WHAT THE TASK REQUIRES: Copy the data exactly from the line that contains "List each element's type, its" through the line that contains "Page size: 1500x844.", keeping both end lines and leaving out everything else.

MATERIAL PROVIDED:
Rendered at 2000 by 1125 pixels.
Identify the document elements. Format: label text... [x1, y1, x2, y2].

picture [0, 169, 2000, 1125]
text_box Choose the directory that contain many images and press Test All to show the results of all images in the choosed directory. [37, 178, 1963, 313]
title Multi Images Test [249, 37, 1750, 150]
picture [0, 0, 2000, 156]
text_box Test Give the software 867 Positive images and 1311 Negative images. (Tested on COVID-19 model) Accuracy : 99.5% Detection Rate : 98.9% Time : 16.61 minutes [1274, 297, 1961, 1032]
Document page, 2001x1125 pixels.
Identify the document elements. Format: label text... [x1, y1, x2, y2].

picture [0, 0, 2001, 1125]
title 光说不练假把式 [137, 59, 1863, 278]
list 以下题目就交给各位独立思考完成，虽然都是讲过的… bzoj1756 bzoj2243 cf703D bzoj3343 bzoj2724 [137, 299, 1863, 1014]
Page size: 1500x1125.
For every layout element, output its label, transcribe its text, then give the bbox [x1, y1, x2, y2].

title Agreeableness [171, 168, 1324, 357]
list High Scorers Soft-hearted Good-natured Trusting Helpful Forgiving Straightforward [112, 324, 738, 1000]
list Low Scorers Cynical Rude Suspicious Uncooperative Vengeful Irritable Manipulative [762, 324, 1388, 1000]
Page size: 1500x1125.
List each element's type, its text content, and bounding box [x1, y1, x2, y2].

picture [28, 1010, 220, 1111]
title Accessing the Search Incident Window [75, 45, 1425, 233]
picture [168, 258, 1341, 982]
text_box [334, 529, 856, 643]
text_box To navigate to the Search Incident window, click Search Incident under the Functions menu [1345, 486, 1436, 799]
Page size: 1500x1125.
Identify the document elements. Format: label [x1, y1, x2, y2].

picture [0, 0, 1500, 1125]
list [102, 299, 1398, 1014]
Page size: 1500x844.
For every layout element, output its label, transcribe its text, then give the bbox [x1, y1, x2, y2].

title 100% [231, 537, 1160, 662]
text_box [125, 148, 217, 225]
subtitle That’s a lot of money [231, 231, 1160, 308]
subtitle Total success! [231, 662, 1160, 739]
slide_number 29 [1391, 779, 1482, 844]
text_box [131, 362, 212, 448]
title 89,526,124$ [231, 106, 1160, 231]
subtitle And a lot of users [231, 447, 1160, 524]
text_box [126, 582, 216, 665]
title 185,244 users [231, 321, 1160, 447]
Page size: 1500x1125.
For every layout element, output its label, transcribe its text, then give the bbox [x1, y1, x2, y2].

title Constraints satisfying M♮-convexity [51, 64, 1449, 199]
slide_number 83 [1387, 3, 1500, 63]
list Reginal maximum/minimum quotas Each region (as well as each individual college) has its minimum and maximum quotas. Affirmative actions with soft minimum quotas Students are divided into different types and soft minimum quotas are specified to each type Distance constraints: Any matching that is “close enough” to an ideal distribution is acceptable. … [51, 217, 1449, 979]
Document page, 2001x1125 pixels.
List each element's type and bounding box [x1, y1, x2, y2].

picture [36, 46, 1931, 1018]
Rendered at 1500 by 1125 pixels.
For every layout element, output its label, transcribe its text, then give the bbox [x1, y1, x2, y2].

RESULT FOR THIS TASK:
List each element's type, its text content, and bounding box [x1, y1, x2, y2].

picture [28, 1010, 220, 1111]
title Accessing the Search Incident Window [75, 45, 1425, 233]
picture [168, 258, 1341, 982]
text_box [334, 529, 856, 643]
text_box To navigate to the Search Incident window, click Search Incident under the Functions menu [1345, 486, 1436, 799]
Page size: 1500x1125.
Identify the document elements. Format: label [x1, y1, x2, y2].

picture [0, 0, 1500, 1125]
list [102, 299, 1398, 1014]
Page size: 1500x844.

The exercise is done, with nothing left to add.